REQUIREMENT A: Which islands did Suleiman give back to Byzantium in the February 1403 peace treaty, according to the passage on Byzantium after the battle of Ankara?

── TEXT EXCERPT ──

The first result of the battle of Ankara was that the siege of Constantinople was lifted. Demetrius Chrysoloras, John Kananos, and Joseph Bryennios saw in the good outcome of the siege new proofs of the protection of the city by the mother of God. On this occasion Manuel composed a dramatic piece, an imaginative construct of what Timur (=Tamerlane) might say to a person in so humiliating a situation as the sultan now found himself in. This sultan who, so long as things went well for him, "uttered big, proud words and was intolerable with his threats," actually now was trundled around in a cage. The emperor remained entirely within the limits of rhetorical norms with this piece of literature which was popular in Byzantium. His viceroy sent presents to the victorious Timur, who reacted with the demand that the tribute which had hitherto been paid to the Ottomans be paid henceforth to him.

The Anatolian possessions of the Turks were now under the control of Tamerlane. Bayazit's eldest son, Suleiman, met with John VII in August, 1402. In February 1403 he concluded a peace treaty on the Gallipoli peninsula in which he gave back Thessaloniki, the Chalkidiki with Athos, and the islands Skiathos, Skopelos, and Skyros as well as a strip of the Black Sea coast. The European possessions of the Turks in "Rumeli" with their capital at Adrianople were in turn recognized by Byzantium. Byzantium no longer owed tribute to the Turks, and Suleiman swore to become a vassal of the emperor. This was the Byzantine empire's last political success. Manuel found out about it only in the following month in Venice. It appears that during a stop-over in Gallipoli in June 1403 he confirmed John VII's treaty with the Turks, but with one stipulation: John VII had to transfer his base to Thessaloniki, where he remained until his death in 1408.

The treaty of Gallipoli was, as we have said, the last significant political success of the Byzantine empire. Paying tribute was a thing of the past: between 1379 and 1402 Byzantium had paid 690,000 hyperpyra (or 345,000 ducats) to the Ottomans. The treaty of Gallipoli provided Byzantium with an additional short chance to catch its breath. At first Manuel held on to the idea of winning over the Christian states of Europe to a crusade, but nevertheless accepted the treaty. In accordance with Byzantine custom Suleiman is specifically addressed as "son" in a letter from Manuel in 1404. He refrained from any aggressive moves against Byzantium. Among the Ottomans, disagreements flared up among Bayazit' s sons. When Musa put pressure on Byzantium, Manuel II called upon Musa's brother Mehmet for help. He used the opportunity to bring the Ottoman empire together under single control. Musa is said even to have offered the emperor the Turkish provinces in Europe. The final winner,with Manuel' support, was Mehmet I (reigned 1413-21), who maintained peace with Byzantium, even after the collapse of Tamerlane's empire. In 1412/13 Manuel supported him in the war against his brother Musa. In 1413 Mehmet confirmed the peace treaty of Gallipoli with Byzantium, which regained further territories on the Black Sea. In 1408 Manuel's son Andronicus became Despot of Thessaloniki.

───
── THE RECORDS ──

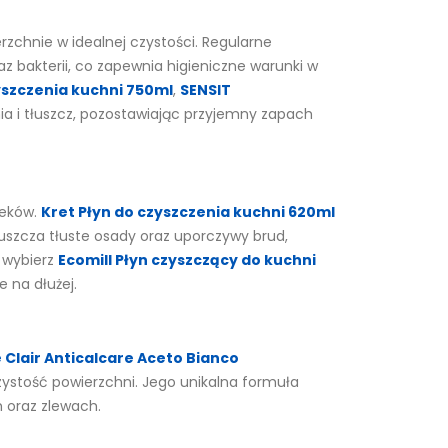
rzchnie w idealnej czystości. Regularne
 bakterii, co zapewnia higieniczne warunki w
yszczenia kuchni 750ml
,
SENSIT
a i tłuszcz, pozostawiając przyjemny zapach
ieków.
Kret Płyn do czyszczenia kuchni 620ml
puszcza tłuste osady oraz uporczywy brud,
, wybierz
Ecomill Płyn czyszczący do kuchni
 na dłużej.
Clair Anticalcare Aceto Bianco
ystość powierzchni. Jego unikalna formuła
 oraz zlewach.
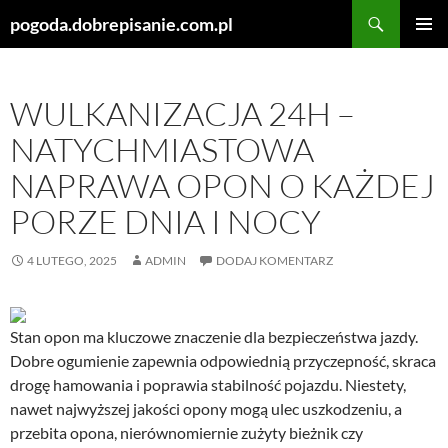
Szukaj
pogoda.dobrepisanie.com.pl
PRZEJDŹ
MENU
DO
GŁÓWN
TREŚCI
WULKANIZACJA 24H –
NATYCHMIASTOWA
NAPRAWA OPON O KAŻDEJ
PORZE DNIA I NOCY
4 LUTEGO, 2025
ADMIN
DODAJ KOMENTARZ
Stan opon ma kluczowe znaczenie dla bezpieczeństwa jazdy.
Dobre ogumienie zapewnia odpowiednią przyczepność, skraca
drogę hamowania i poprawia stabilność pojazdu. Niestety,
nawet najwyższej jakości opony mogą ulec uszkodzeniu, a
przebita opona, nierównomiernie zużyty bieżnik czy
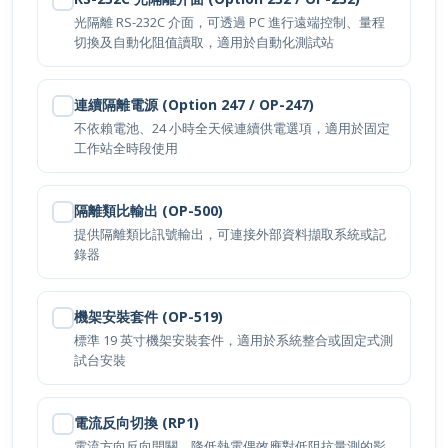
光隔離 RS-232C 介面，可透過 PC 進行遠端控制、量程
切換及自動化阻值讀取，適用於自動化測試站
連續隔離電源 (Option 247 / OP-247)
不依賴電池、24 小時全天候連續供電選項，適用於固定
工作站全時段使用
隔離類比輸出 (OP-500)
提供隔離類比訊號輸出，可連接外部資料擷取系統或記
錄器
立即詢價
機架安裝套件 (OP-519)
標準 19 英寸機架安裝套件，適用於系統整合或固定式測
試台安裝
電流反向切換 (RP1)
電流方向反向開關，降低熱電偶效應對低阻抗量測的影
響，提升微歐姆量測精度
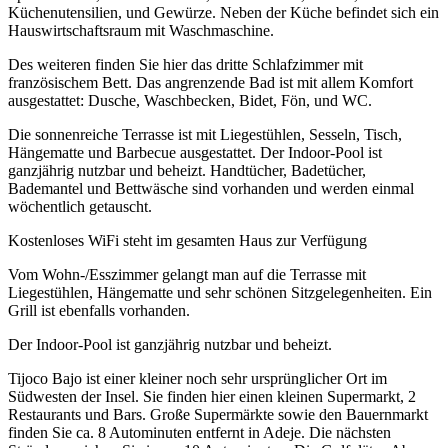
Küchenutensilien, und Gewürze. Neben der Küche befindet sich ein
Hauswirtschaftsraum mit Waschmaschine.
Des weiteren finden Sie hier das dritte Schlafzimmer mit
französischem Bett. Das angrenzende Bad ist mit allem Komfort
ausgestattet: Dusche, Waschbecken, Bidet, Fön, und WC.
Die sonnenreiche Terrasse ist mit Liegestühlen, Sesseln, Tisch,
Hängematte und Barbecue ausgestattet. Der Indoor-Pool ist
ganzjährig nutzbar und beheizt. Handtücher, Badetücher,
Bademantel und Bettwäsche sind vorhanden und werden einmal
wöchentlich getauscht.
Kostenloses WiFi steht im gesamten Haus zur Verfügung
Vom Wohn-/Esszimmer gelangt man auf die Terrasse mit
Liegestühlen, Hängematte und sehr schönen Sitzgelegenheiten. Ein
Grill ist ebenfalls vorhanden.
Der Indoor-Pool ist ganzjährig nutzbar und beheizt.
Tijoco Bajo ist einer kleiner noch sehr ursprünglicher Ort im
Südwesten der Insel. Sie finden hier einen kleinen Supermarkt, 2
Restaurants und Bars. Große Supermärkte sowie den Bauernmarkt
finden Sie ca. 8 Autominuten entfernt in Adeje. Die nächsten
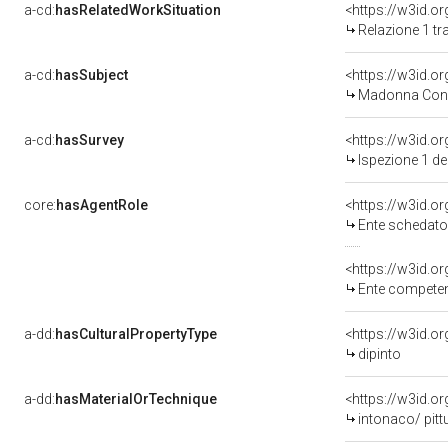
a-cd:
hasRelatedWorkSituation
Relazione 1 tr
a-cd:
hasSubject
<https://w3id.
Madonna Con 
a-cd:
hasSurvey
<https://w3id.o
Ispezione 1 d
core:
hasAgentRole
<https://w3id.
Ente schedator
<https://w3id.o
Ente competente per tutel
a-dd:
hasCulturalPropertyType
<https://w3id.
dipinto
a-dd:
hasMaterialOrTechnique
<https://w3id.o
intonaco/ pitt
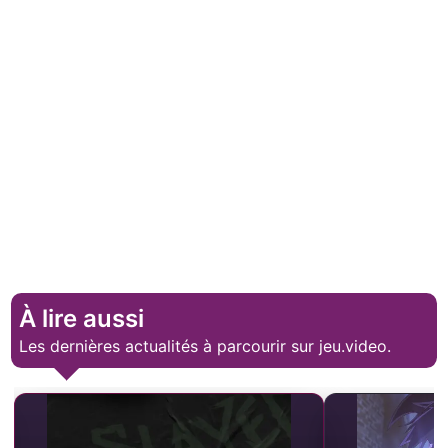
À lire aussi
Les dernières actualités à parcourir sur jeu.video.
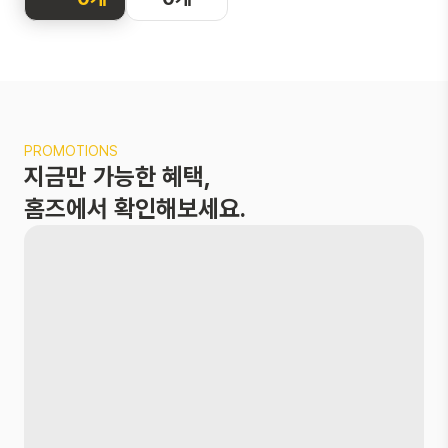
화면을 터치해
지도를 둘러보
세요
두 손가락으로 확
PROMOTIONS
대 및 축소,
지금만 가능한 혜택,
한 손가락으로 이
동이 가능해요
홈즈에서 확인해보세요.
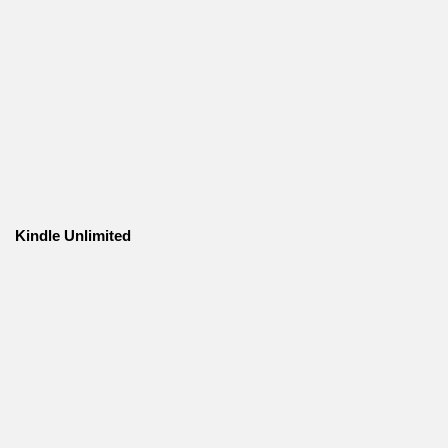
Kindle Unlimited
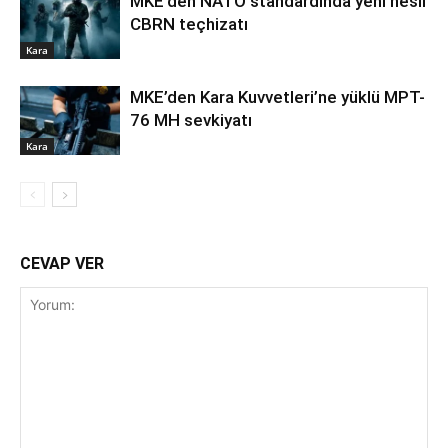
MKE’den NATO standardında yeni nesil
CBRN teçhizatı
Kara
MKE’den Kara Kuvvetleri’ne yüklü MPT-
76 MH sevkiyatı
Kara
CEVAP VER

───

REQUIREMENT B: Can you copy the stretch of the listing from the line containing "光隔離 RS-232C 介面，可透過 PC 進行遠端控制、量程" through the line containing "finden Sie ca.", leaving the pictures out?

ANSWER SECTION A: Skiathos, Skopelos, and Skyros

ANSWER SECTION B:
光隔離 RS-232C 介面，可透過 PC 進行遠端控制、量程
切換及自動化阻值讀取，適用於自動化測試站
連續隔離電源 (Option 247 / OP-247)
不依賴電池、24 小時全天候連續供電選項，適用於固定
工作站全時段使用
隔離類比輸出 (OP-500)
提供隔離類比訊號輸出，可連接外部資料擷取系統或記
錄器
立即詢價
機架安裝套件 (OP-519)
標準 19 英寸機架安裝套件，適用於系統整合或固定式測
試台安裝
電流反向切換 (RP1)
電流方向反向開關，降低熱電偶效應對低阻抗量測的影
響，提升微歐姆量測精度
Küchenutensilien, und Gewürze. Neben der Küche befindet sich ein
Hauswirtschaftsraum mit Waschmaschine.
Des weiteren finden Sie hier das dritte Schlafzimmer mit
französischem Bett. Das angrenzende Bad ist mit allem Komfort
ausgestattet: Dusche, Waschbecken, Bidet, Fön, und WC.
Die sonnenreiche Terrasse ist mit Liegestühlen, Sesseln, Tisch,
Hängematte und Barbecue ausgestattet. Der Indoor-Pool ist
ganzjährig nutzbar und beheizt. Handtücher, Badetücher,
Bademantel und Bettwäsche sind vorhanden und werden einmal
wöchentlich getauscht.
Kostenloses WiFi steht im gesamten Haus zur Verfügung
Vom Wohn-/Esszimmer gelangt man auf die Terrasse mit
Liegestühlen, Hängematte und sehr schönen Sitzgelegenheiten. Ein
Grill ist ebenfalls vorhanden.
Der Indoor-Pool ist ganzjährig nutzbar und beheizt.
Tijoco Bajo ist einer kleiner noch sehr ursprünglicher Ort im
Südwesten der Insel. Sie finden hier einen kleinen Supermarkt, 2
Restaurants und Bars. Große Supermärkte sowie den Bauernmarkt
finden Sie ca. 8 Autominuten entfernt in Adeje. Die nächsten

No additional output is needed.